Mapping capability-centric agentic simulations for SLAMs on quadruped robots
摘要
Robots that can perceive and map the world in three dimensions are becoming essential to support exploration, environmental monitoring and infrastructure inspection, yet their performance in complex environments is often limited by motion and sensing constraints. Quadruped robots can navigate uneven, cluttered and confined spaces, but their highly dynamic gait disrupts conventional light detection and ranging-based simultaneous localization and mapping (SLAM) methods, creating a gap between algorithm design and real-world deployment.

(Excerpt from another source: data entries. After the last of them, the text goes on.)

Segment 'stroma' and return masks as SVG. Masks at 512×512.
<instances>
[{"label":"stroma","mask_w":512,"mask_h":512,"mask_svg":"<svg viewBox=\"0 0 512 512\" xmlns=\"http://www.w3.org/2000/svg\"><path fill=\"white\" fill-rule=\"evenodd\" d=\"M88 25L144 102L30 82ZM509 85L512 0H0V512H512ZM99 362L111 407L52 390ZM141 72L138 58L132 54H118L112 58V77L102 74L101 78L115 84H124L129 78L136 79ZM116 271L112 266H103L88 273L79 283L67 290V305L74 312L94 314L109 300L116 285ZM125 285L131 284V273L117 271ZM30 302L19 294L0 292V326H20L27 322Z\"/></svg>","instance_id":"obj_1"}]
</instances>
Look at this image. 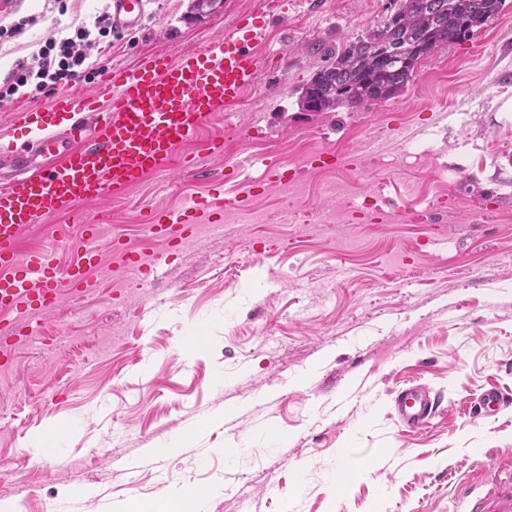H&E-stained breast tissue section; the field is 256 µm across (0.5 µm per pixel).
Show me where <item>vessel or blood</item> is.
I'll list each match as a JSON object with an SVG mask.
<instances>
[{
  "label": "vessel or blood",
  "mask_w": 512,
  "mask_h": 512,
  "mask_svg": "<svg viewBox=\"0 0 512 512\" xmlns=\"http://www.w3.org/2000/svg\"><path fill=\"white\" fill-rule=\"evenodd\" d=\"M283 0H263L239 18L235 26L202 48L179 59L157 54L132 67H114L101 76L94 93L72 88L57 93L48 105L22 103L13 107L12 139L0 143V165L13 174L0 187V310L13 318L0 325V352L8 353L22 337L38 335L40 320L64 296L90 292L86 269L98 265L104 252L122 255L124 269L150 273L165 264V255L147 256L123 251L120 242H102L100 225L87 223L89 207L121 195L146 174L170 175L194 170L195 155L181 146L198 140L213 113L236 105L254 84L259 61L253 45L270 18L281 15ZM148 0H111L112 29L126 34L141 30ZM45 152L47 161L24 160L25 145ZM249 161L233 165L213 194L189 201L178 210L154 213L148 231L165 241L186 242L201 225L222 227L225 211L246 210V194L255 188L246 172ZM68 212L84 223V237L74 240L77 261L59 267L45 251H27L21 231L42 218ZM404 431H418L440 417L441 401L421 383L402 387L393 400ZM484 415L494 416L512 405V395L497 389L477 399ZM496 473L483 469L456 503L458 512H484L476 486H488Z\"/></svg>",
  "instance_id": "vessel-or-blood-1"
}]
</instances>
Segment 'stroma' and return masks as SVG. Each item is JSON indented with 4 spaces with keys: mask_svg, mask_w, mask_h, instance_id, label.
I'll return each instance as SVG.
<instances>
[{
    "mask_svg": "<svg viewBox=\"0 0 512 512\" xmlns=\"http://www.w3.org/2000/svg\"><path fill=\"white\" fill-rule=\"evenodd\" d=\"M260 0H152L143 30L115 40L110 65L179 58L232 28ZM104 0L66 14L19 0L43 20L6 47L0 68ZM389 0H287L255 46V84L202 130L224 158L174 180L147 175L109 199L104 235L140 252L160 245L150 212L206 193L226 165L304 169L298 183L249 198L250 221L201 227L150 275L100 271L98 290L68 296L57 348L28 345L0 370V503L17 512H137L170 489L204 493L203 512H452L479 467L512 471V407L471 413L489 388L512 393V0L467 40L422 59L398 96L328 120L297 106L324 49L388 16ZM406 126L420 155L391 137ZM335 164L313 168V155ZM444 211H432L438 196ZM383 218H375L374 205ZM62 216L22 232L56 243ZM205 351L190 348L192 328ZM448 409L407 434L392 399L408 381ZM62 435L52 456L40 431ZM175 444L163 468L150 448ZM347 462L356 475L338 484ZM138 470H128V463Z\"/></svg>",
    "mask_w": 512,
    "mask_h": 512,
    "instance_id": "1",
    "label": "stroma"
}]
</instances>
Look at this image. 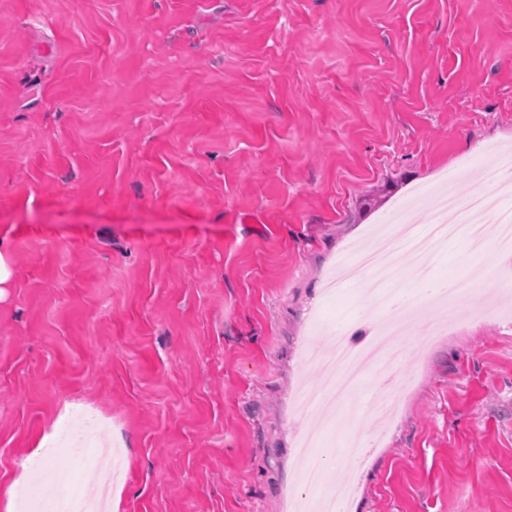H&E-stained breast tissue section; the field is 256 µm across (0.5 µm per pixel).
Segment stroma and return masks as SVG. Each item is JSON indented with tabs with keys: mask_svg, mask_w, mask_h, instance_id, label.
Here are the masks:
<instances>
[{
	"mask_svg": "<svg viewBox=\"0 0 512 512\" xmlns=\"http://www.w3.org/2000/svg\"><path fill=\"white\" fill-rule=\"evenodd\" d=\"M512 144V0H0V512H291L329 272ZM406 349L352 512H512V317Z\"/></svg>",
	"mask_w": 512,
	"mask_h": 512,
	"instance_id": "obj_1",
	"label": "stroma"
}]
</instances>
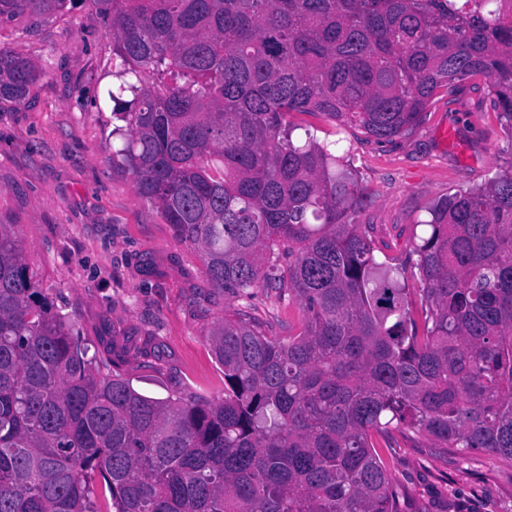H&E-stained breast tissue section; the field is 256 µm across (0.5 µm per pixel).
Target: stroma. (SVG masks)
I'll list each match as a JSON object with an SVG mask.
<instances>
[{"instance_id": "obj_1", "label": "stroma", "mask_w": 512, "mask_h": 512, "mask_svg": "<svg viewBox=\"0 0 512 512\" xmlns=\"http://www.w3.org/2000/svg\"><path fill=\"white\" fill-rule=\"evenodd\" d=\"M0 45L48 71L23 101L0 100V224L17 225L55 305L83 335L112 345L140 393L222 398L214 325L243 312L270 322L272 335H295L306 324L301 305L260 288L247 301L212 288L198 253L113 166L112 36L98 9L2 21ZM288 120L352 158L369 195L355 221L369 225L377 260L391 265L413 259L438 198L483 185L512 161L478 78L454 102L435 97L420 125L390 143L308 113ZM447 129L455 147L443 140ZM387 468L403 512H512V464L497 456L442 451L418 436L394 446Z\"/></svg>"}]
</instances>
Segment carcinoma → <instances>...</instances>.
Here are the masks:
<instances>
[{
  "label": "carcinoma",
  "mask_w": 512,
  "mask_h": 512,
  "mask_svg": "<svg viewBox=\"0 0 512 512\" xmlns=\"http://www.w3.org/2000/svg\"><path fill=\"white\" fill-rule=\"evenodd\" d=\"M101 6L112 162L212 287L300 303L210 332L224 398L139 393L74 332L0 224V512H402L373 434L512 464V161L439 198L420 286L375 260L365 189L292 112L392 142L481 76L512 140V15L493 0H0ZM43 70L0 47V99Z\"/></svg>",
  "instance_id": "obj_1"
}]
</instances>
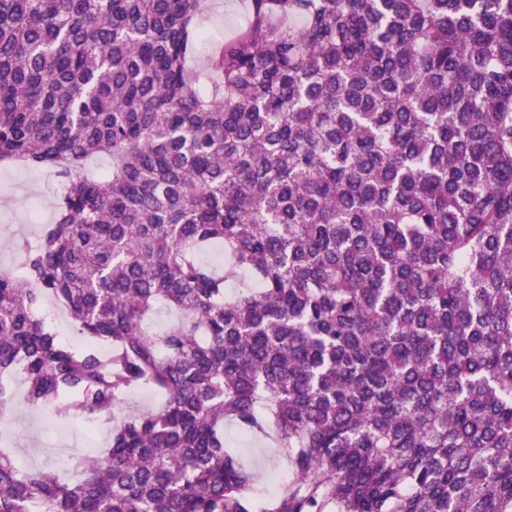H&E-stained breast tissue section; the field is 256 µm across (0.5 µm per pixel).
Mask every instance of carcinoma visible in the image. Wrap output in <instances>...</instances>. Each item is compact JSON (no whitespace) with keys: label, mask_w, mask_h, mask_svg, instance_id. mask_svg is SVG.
Segmentation results:
<instances>
[{"label":"carcinoma","mask_w":512,"mask_h":512,"mask_svg":"<svg viewBox=\"0 0 512 512\" xmlns=\"http://www.w3.org/2000/svg\"><path fill=\"white\" fill-rule=\"evenodd\" d=\"M211 2L0 0V164L67 182L0 387L112 424L75 478L0 442V512H255L227 422L269 512H512V0H246L196 64ZM224 438L245 467L254 474L250 493L264 502L279 499L288 487L292 475L279 454V448L261 440L242 435L231 424L224 425ZM284 481V482H283Z\"/></svg>","instance_id":"cac0c4a2"}]
</instances>
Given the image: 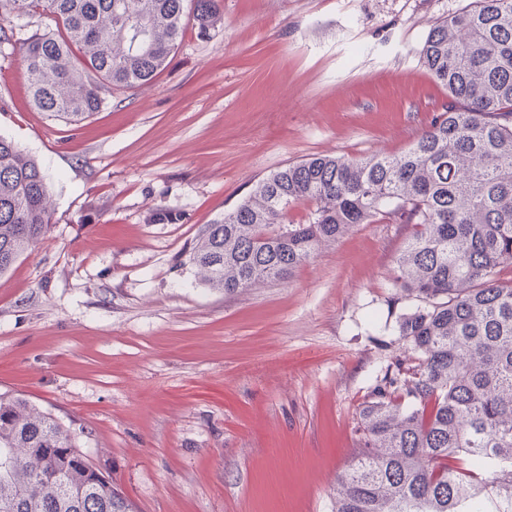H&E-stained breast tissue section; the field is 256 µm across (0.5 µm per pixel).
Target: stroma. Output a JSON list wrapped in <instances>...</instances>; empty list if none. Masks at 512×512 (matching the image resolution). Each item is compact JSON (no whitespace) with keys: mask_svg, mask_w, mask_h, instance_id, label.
<instances>
[{"mask_svg":"<svg viewBox=\"0 0 512 512\" xmlns=\"http://www.w3.org/2000/svg\"><path fill=\"white\" fill-rule=\"evenodd\" d=\"M468 2L223 0L222 27L186 28L151 84L75 126L1 45L0 135L48 173L52 227L0 276V393L89 429L138 512H334L356 412L404 355L408 227L357 225L233 295L186 254L288 163L407 150L448 102L420 50Z\"/></svg>","mask_w":512,"mask_h":512,"instance_id":"1","label":"stroma"}]
</instances>
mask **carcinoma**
<instances>
[{"mask_svg":"<svg viewBox=\"0 0 512 512\" xmlns=\"http://www.w3.org/2000/svg\"><path fill=\"white\" fill-rule=\"evenodd\" d=\"M56 31L15 41L31 104L78 124L112 92L151 83L187 22L207 37L222 0H0ZM421 58L448 106L397 155H313L264 178L204 225L187 255L234 294L284 281L358 224L410 227L393 285L415 298L387 366L357 413V448L336 476L335 512H512V0H471L436 25ZM305 204L302 224L289 220ZM38 161L0 135V275L51 226ZM158 207L150 222L176 224ZM0 512H134L73 432L0 393Z\"/></svg>","mask_w":512,"mask_h":512,"instance_id":"carcinoma-1","label":"carcinoma"}]
</instances>
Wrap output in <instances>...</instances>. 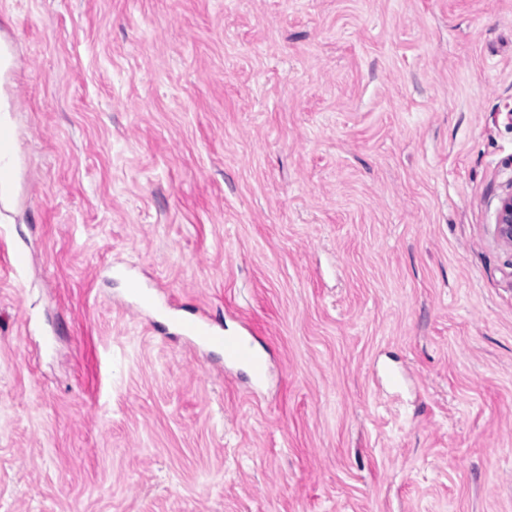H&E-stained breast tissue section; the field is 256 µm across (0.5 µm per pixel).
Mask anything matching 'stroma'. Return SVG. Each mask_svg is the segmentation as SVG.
<instances>
[{
    "instance_id": "stroma-1",
    "label": "stroma",
    "mask_w": 512,
    "mask_h": 512,
    "mask_svg": "<svg viewBox=\"0 0 512 512\" xmlns=\"http://www.w3.org/2000/svg\"><path fill=\"white\" fill-rule=\"evenodd\" d=\"M0 44V512H512V0H0ZM495 231L501 242L512 247V192L500 198ZM184 336L199 346L220 348L224 351V361L231 365H247L251 368L255 385H261L267 376L266 362L252 352L244 336L224 333V327L216 326L201 319H185L179 323Z\"/></svg>"
}]
</instances>
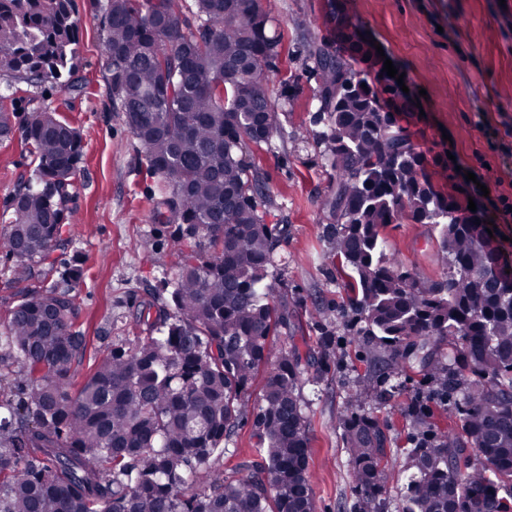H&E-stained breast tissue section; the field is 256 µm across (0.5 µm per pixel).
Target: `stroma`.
<instances>
[{
  "label": "stroma",
  "instance_id": "1",
  "mask_svg": "<svg viewBox=\"0 0 512 512\" xmlns=\"http://www.w3.org/2000/svg\"><path fill=\"white\" fill-rule=\"evenodd\" d=\"M337 4L369 31L387 59L404 72L411 93L426 90L423 117L409 129L418 151L434 157L450 148L459 167L454 180L429 166L443 190L464 184L483 220L491 221L493 242L512 266V0H261L271 17L269 30L280 42V55L268 73L267 92L278 106L280 135L272 147H251L250 154L265 183L269 201L265 221L289 227L285 266L275 276L288 300L300 303L304 315L290 332L272 337L271 356L296 342L315 347L319 331L309 315L339 321L346 299L331 246L322 234L326 219L321 197L330 183L318 148L308 143L315 111L317 83L310 75L311 45L329 38L325 15ZM80 27L75 70L66 84L0 76V93L9 94L17 122L35 110L54 113L81 134L83 157L67 203L71 242L56 252L59 262L81 264L83 276L73 290V322L86 337L75 366V384L95 369L102 352L114 343L144 335L134 325L143 306L162 308L159 281L173 277L179 248L174 226L156 220L166 196L157 177L142 164V148L123 112L112 100L105 69V47L99 0H74ZM34 157L21 138L0 141V226L7 224L5 202L27 180ZM475 181H467L465 172ZM387 255L417 277L435 280L448 266L428 224L403 222L385 232ZM379 371L369 348L349 331H336V367L320 383L304 384L311 457L309 479L317 512H352L355 501L348 454L339 419L347 409L369 414L388 425L392 436L385 468L387 507L401 512L412 473L410 451L423 432L411 415V398L431 384L419 369L399 373L400 389L388 402L375 397ZM261 402V384L253 382L243 398L244 418L226 453L211 466L234 475L250 460L258 443L253 414Z\"/></svg>",
  "mask_w": 512,
  "mask_h": 512
}]
</instances>
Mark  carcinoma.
<instances>
[{"label":"carcinoma","mask_w":512,"mask_h":512,"mask_svg":"<svg viewBox=\"0 0 512 512\" xmlns=\"http://www.w3.org/2000/svg\"><path fill=\"white\" fill-rule=\"evenodd\" d=\"M179 2L101 5L112 98L168 192L157 219L177 223L169 301L154 320L138 313L151 335L107 348L78 389L79 266L12 307L0 350L22 374L0 397V512H316L301 384L336 365V327L317 325L316 348L292 344L269 361L270 338L297 316L288 296L274 302L269 280L287 264L288 225L264 222L269 197L245 154L280 128L265 90L279 40L260 0H198L205 20L194 29ZM326 23L331 39L309 52L322 127L313 141L331 170L323 235L346 288L342 312L353 335L385 353L378 401L398 389L392 376L417 366L463 431L439 429L412 448L403 512H512V270L466 193L439 189L426 172L396 120L414 98L383 72L361 24L334 6ZM79 45L73 0H0V72L59 82ZM22 141L38 164L9 202L0 251L37 279L68 242L83 145L44 111L31 113ZM405 220L438 230L441 278L422 281L387 258L385 230ZM260 373L254 458L243 475L220 477L209 459L243 419ZM341 425L354 509L385 512L388 425L355 411Z\"/></svg>","instance_id":"obj_1"}]
</instances>
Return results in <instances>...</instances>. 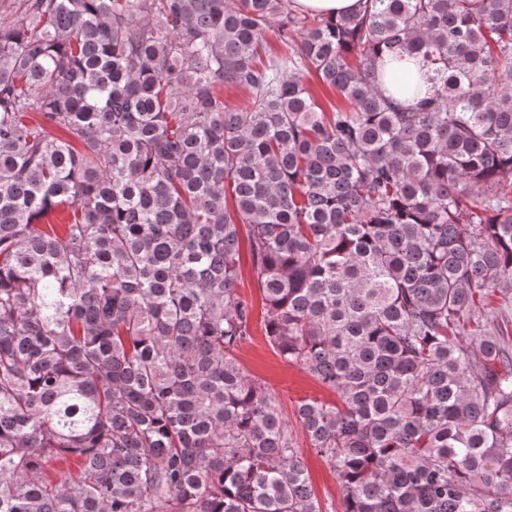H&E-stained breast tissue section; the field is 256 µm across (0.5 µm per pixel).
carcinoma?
<instances>
[{"label": "carcinoma", "instance_id": "carcinoma-1", "mask_svg": "<svg viewBox=\"0 0 512 512\" xmlns=\"http://www.w3.org/2000/svg\"><path fill=\"white\" fill-rule=\"evenodd\" d=\"M243 234L267 342L337 396L296 409L333 511L235 355ZM494 295L512 308V0L0 14V512H512ZM359 0H292L293 6L302 12L335 17L358 9ZM307 86L319 100L325 112H332L334 108L346 106V102L340 97L336 90L325 87L314 75L307 77Z\"/></svg>", "mask_w": 512, "mask_h": 512}]
</instances>
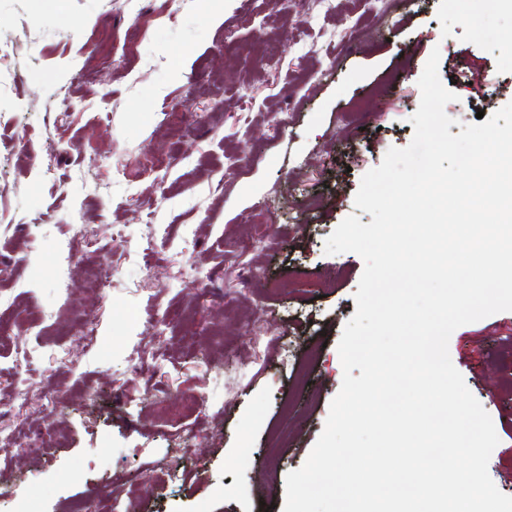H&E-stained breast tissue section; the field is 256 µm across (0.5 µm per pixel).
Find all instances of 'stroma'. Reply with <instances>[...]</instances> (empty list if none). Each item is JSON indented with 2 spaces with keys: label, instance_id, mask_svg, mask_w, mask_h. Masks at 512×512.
Here are the masks:
<instances>
[{
  "label": "stroma",
  "instance_id": "obj_1",
  "mask_svg": "<svg viewBox=\"0 0 512 512\" xmlns=\"http://www.w3.org/2000/svg\"><path fill=\"white\" fill-rule=\"evenodd\" d=\"M509 34L484 0H224L218 25L207 0H0V512H283L364 270L325 241L371 222L355 194L411 143L432 50L451 134L512 102ZM448 348L512 496V311Z\"/></svg>",
  "mask_w": 512,
  "mask_h": 512
}]
</instances>
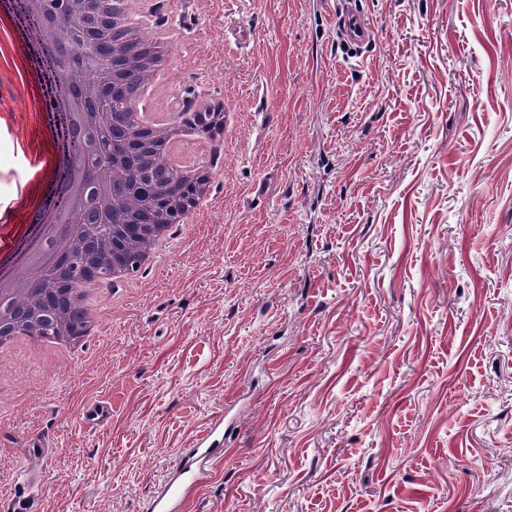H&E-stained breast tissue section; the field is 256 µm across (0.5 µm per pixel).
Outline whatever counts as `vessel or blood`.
Segmentation results:
<instances>
[{"instance_id":"vessel-or-blood-1","label":"vessel or blood","mask_w":512,"mask_h":512,"mask_svg":"<svg viewBox=\"0 0 512 512\" xmlns=\"http://www.w3.org/2000/svg\"><path fill=\"white\" fill-rule=\"evenodd\" d=\"M335 19L336 29L350 49L361 51L373 43L372 25L354 0H336ZM224 444V438L213 433L186 449L172 478L154 496L152 512H183L192 490L209 481Z\"/></svg>"}]
</instances>
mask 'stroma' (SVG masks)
<instances>
[{
  "label": "stroma",
  "instance_id": "stroma-1",
  "mask_svg": "<svg viewBox=\"0 0 512 512\" xmlns=\"http://www.w3.org/2000/svg\"><path fill=\"white\" fill-rule=\"evenodd\" d=\"M357 3L352 58L332 0H186L153 108L245 112L235 188L103 339L31 361L36 402L0 396V508L146 512L221 420L185 512H512V0ZM335 19L336 30L349 49L362 51L373 43L372 25L354 0H336Z\"/></svg>",
  "mask_w": 512,
  "mask_h": 512
}]
</instances>
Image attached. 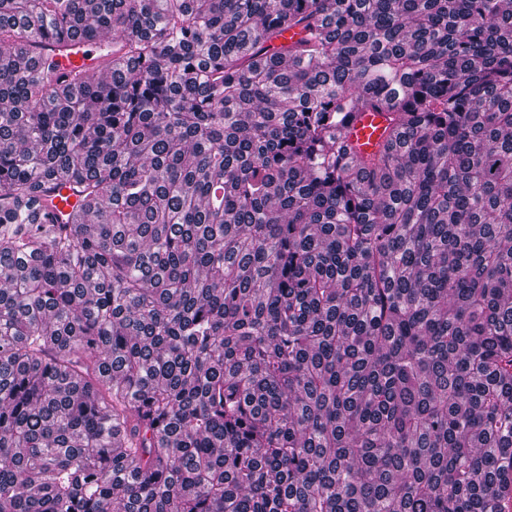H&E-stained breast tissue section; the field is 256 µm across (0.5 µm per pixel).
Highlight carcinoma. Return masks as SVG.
I'll use <instances>...</instances> for the list:
<instances>
[{
	"label": "carcinoma",
	"mask_w": 512,
	"mask_h": 512,
	"mask_svg": "<svg viewBox=\"0 0 512 512\" xmlns=\"http://www.w3.org/2000/svg\"><path fill=\"white\" fill-rule=\"evenodd\" d=\"M1 45L0 512H512V0H0ZM67 56H59V70L61 74L73 76L77 71L84 70L89 73L98 69L102 58H98L94 44L76 38L67 47ZM387 112H390L387 108H382V114L369 112L359 116L362 112H355L359 115L351 124L349 138L353 144L357 145L359 153H371L377 149V144L381 141L383 131L388 125Z\"/></svg>",
	"instance_id": "cac0c4a2"
}]
</instances>
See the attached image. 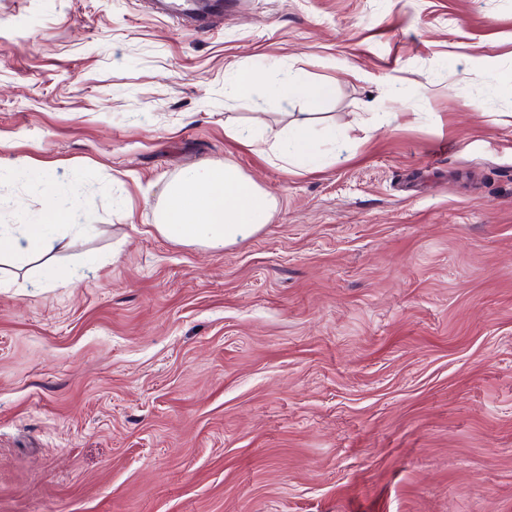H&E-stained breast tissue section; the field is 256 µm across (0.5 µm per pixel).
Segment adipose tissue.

Here we present an agentic simulation framework, Quadruped Robot Motion and Mapping Simulation Evaluation Agent (QR-SimEval), together with an integrated multisensor mapping system, C-MAPS, to enable the realistic evaluation and optimization of three-dimensional SLAM on quadruped robots. QR-SimEval supports nine SLAM algorithms (including C-MAPS) across 15 simulated environments, from indoor laboratories to complex outdoor terrains, reproducing diverse motions and structures while enabling comprehensive benchmarking. C-MAPS achieves stable, drift-free mapping in both simulated and real challenging terrains. These results demonstrate that agent-driven simulation can improve simulation-to-reality transfer, advancing robust three-dimensional mapping in unstructured environments.